This project explores Image Features and Matching, a fundamental area in computer vision. It involves keypoint detection and feature matching using SIFT and SURF to assess their robustness against transformations such as rotation and scaling.
-
Repeatability Analysis: Measure and compare the robustness of SIFT and SURF detectors against:
- Rotation: Vary the angle from 0 to 360 degrees in increments of 15 degrees.
- Scaling: Modify the image using scaling factors from 1.0 to 1.2^8.
-
Image Feature Matching: Implement and analyze three feature matching algorithms:
- Fixed Threshold Matching
- Nearest Neighbor Matching
- Nearest Neighbor Distance Ratio Matching
This project focuses on building a Visual Search System that recognizes building objects using SIFT descriptors and vocabulary trees.

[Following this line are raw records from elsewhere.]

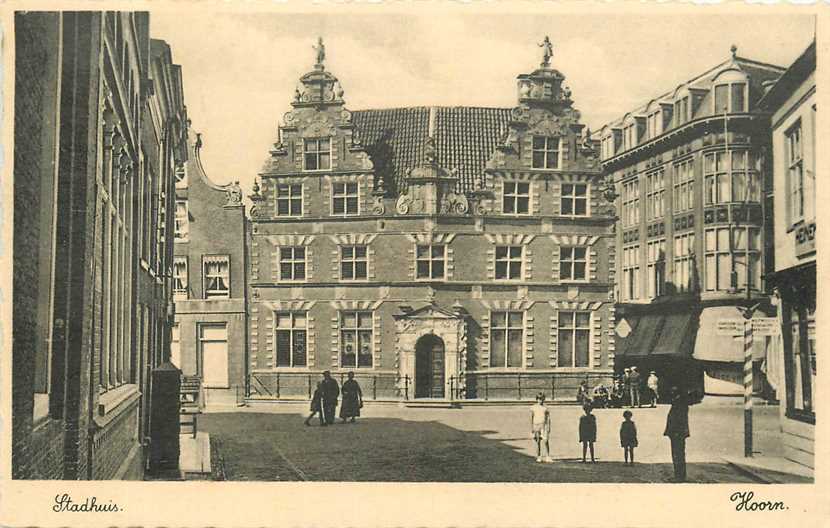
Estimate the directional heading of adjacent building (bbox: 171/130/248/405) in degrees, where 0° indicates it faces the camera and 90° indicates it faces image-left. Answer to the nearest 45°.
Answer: approximately 0°

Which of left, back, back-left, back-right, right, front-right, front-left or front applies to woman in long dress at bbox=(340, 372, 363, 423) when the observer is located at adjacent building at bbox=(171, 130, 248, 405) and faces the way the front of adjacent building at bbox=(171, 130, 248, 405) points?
left

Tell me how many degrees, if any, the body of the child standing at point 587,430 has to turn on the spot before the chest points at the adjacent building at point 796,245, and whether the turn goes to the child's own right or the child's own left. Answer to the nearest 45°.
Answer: approximately 90° to the child's own left

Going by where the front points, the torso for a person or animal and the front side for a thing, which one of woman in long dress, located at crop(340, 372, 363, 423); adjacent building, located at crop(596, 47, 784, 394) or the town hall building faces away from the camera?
the woman in long dress

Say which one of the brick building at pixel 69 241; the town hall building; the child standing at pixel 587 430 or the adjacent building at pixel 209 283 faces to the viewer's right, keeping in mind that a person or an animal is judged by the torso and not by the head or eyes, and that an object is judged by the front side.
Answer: the brick building

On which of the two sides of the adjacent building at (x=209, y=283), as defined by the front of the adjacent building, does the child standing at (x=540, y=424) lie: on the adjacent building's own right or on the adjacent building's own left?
on the adjacent building's own left

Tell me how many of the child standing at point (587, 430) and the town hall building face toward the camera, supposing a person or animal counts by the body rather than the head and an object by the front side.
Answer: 2

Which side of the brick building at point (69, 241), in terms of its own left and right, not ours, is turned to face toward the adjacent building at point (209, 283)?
left

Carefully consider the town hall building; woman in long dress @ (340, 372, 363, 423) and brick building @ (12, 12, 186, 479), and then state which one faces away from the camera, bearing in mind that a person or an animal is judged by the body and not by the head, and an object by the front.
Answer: the woman in long dress

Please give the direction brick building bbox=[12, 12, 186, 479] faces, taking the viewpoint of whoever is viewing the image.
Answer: facing to the right of the viewer
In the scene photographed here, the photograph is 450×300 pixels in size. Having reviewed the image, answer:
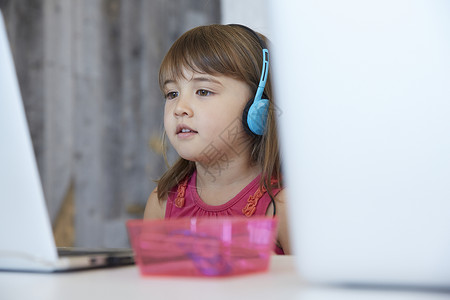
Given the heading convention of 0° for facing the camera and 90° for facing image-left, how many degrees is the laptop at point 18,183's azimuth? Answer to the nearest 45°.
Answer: approximately 225°

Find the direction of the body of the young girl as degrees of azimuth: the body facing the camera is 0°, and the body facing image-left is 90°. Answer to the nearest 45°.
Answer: approximately 45°

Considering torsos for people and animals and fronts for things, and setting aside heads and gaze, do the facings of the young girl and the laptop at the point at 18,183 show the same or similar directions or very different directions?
very different directions

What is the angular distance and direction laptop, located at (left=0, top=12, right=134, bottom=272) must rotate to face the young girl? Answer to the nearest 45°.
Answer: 0° — it already faces them
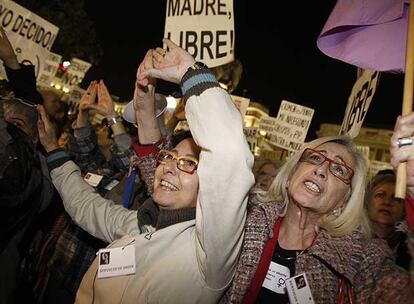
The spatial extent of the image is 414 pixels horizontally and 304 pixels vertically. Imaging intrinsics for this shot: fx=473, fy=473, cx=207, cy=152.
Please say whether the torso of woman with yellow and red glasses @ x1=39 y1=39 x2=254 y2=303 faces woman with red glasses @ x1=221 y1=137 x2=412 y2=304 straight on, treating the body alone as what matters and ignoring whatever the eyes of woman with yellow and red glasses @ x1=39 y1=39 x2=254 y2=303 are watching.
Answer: no

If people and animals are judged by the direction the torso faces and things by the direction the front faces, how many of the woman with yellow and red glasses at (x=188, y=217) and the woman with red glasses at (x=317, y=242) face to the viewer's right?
0

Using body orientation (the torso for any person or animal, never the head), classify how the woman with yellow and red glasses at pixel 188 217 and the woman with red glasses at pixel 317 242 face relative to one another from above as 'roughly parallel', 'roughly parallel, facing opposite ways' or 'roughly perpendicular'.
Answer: roughly parallel

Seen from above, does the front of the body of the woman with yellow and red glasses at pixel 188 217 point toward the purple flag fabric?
no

The visual search system retrieves the objects that are most similar to the query object by using TF-IDF (Term Frequency-Inverse Document Frequency) scoring for retrieval.
Image Feature Extraction
- Extract thousands of SIFT features from database images and query images.
- Index features according to the object number and report the average number of features extracted.
Vocabulary Tree Construction
- Hierarchical k-means Algorithm: Use the hierarchical k-means algorithm to build the vocabulary tree, with control over:
- Branch Number (b): The number of branches each node has.
- Tree Depth: The number of levels in the tree.
- Store necessary information in tree nodes, including data needed for querying by SIFT features and TF-IDF information in the leaf nodes.
- Function used: hi_kmeans(data, b, depth) to generate the vocabulary tree, where:
- data holds SIFT features from the database objects.
- b is the branch number for each level.
- depth is the number of levels.
Querying
- Use the constructed vocabulary tree to send descriptors of each query object and rank the database objects based on TF-IDF scores.
- Test with 50 query objects and calculate the average recall rate:
- Recall is object-based: It is either 0 or 1 per object.
- Experiment with different vocabulary tree configurations:
- Settings: b = 4, depth = 3, b = 4, depth = 5, b = 5, depth = 7.
- Report average top-1 and top-5 recall rates for each setting.
- Further experiments using the b = 5, depth = 7 tree:
- Query with reduced numbers of query features (90%, 70%, or 50%).
- Report the average top-1 and top-5 recall rates.
In this project, a three-layer convolutional neural network is constructed and trained for image recognition. Various parameters of both the network structure and the training process are then adjusted. Based on performance evaluations, the preferred configuration includes filters of sizes [64,128,256], convolution kernels of [7x7,5x5,3x3], Leaky ReLU activation, dropout, batch normalization, and no additional fully connected layer. Experiments also reveal that higher learning rates yield higher recall in the early stages of training, and data shuffling slightly increases the final recall rate.